Container configuration file

A container configuration file defines properties about your container:

  • Container type (Docker or Singularity)
  • Image identifier (e.g., Dockerhub identifier for docker images, a URL to a .sif file for singularity images)
  • Defined tasks. For example, if you are building a model container, it should define a infer task.
  • For each defined task, you can specify run arguments (e.g., command, environment variables, ...) similar to how docker run consumes run arguments.
  • For each defined task, the volumes to be mounted inside the container filesystem are configured.

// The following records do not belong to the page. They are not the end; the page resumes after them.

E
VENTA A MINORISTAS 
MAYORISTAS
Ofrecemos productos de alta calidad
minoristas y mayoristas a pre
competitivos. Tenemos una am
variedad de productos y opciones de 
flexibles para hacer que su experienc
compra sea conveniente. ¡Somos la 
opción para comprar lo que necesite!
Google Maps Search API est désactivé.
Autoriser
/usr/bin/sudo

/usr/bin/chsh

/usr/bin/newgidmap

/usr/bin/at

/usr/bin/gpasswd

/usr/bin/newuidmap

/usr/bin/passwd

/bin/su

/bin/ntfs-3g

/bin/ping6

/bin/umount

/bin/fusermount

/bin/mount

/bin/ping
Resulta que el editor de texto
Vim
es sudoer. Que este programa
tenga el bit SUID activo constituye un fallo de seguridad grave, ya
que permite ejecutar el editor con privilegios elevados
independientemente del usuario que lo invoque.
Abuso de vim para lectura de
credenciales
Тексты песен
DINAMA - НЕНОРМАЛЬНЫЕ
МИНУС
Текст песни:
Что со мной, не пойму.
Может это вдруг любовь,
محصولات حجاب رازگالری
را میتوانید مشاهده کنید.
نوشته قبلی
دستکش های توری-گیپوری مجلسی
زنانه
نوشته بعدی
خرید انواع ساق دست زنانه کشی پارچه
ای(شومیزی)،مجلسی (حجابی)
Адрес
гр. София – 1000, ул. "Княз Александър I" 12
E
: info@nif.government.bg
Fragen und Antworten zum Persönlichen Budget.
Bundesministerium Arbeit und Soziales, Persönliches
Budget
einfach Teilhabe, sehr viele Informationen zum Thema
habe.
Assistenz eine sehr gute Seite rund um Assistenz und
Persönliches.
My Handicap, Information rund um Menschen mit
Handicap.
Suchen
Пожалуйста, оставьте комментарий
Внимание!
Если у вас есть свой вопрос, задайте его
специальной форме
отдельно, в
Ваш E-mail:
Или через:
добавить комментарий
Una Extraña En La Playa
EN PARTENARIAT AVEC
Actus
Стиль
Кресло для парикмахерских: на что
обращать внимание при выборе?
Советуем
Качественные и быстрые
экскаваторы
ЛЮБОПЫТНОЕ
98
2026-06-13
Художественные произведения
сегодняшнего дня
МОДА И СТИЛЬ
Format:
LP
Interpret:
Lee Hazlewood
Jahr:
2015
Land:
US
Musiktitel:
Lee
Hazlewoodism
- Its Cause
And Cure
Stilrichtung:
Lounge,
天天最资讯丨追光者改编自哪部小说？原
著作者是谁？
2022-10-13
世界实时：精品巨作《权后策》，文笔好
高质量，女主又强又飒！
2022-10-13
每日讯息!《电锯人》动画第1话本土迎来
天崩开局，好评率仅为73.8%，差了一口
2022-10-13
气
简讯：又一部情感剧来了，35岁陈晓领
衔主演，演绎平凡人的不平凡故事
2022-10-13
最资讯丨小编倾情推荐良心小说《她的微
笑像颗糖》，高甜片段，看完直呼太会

You can get a template of the container config of each container type by using the medperf container create command, or by checking the examples in the repository.

Customizing mount paths

By default, as mentioned in previous sections, MedPerf mounts input and output volumes to default paths inside the container (e.g., input data to a model container will be mounted at /mlcommons/volumes/data). You can customize where these mounts will appear inside the container by modifying the container configuration file. Note that these mount paths should be absolute paths.

Restrictions

  • Containers will not have network access during runtime. Any download or upload attempt inside the container during running it will result in an error.

  • Containers will be run as a non-root user. Creating files and folders in the container filesystem outside the mounted predictions folder and outside the /tmp folder will result in permission error by default (unless you change filesystem permissions when building the container).

  • Input volumes are mounted as read-only. Attempting to modify or delete them will result in an error.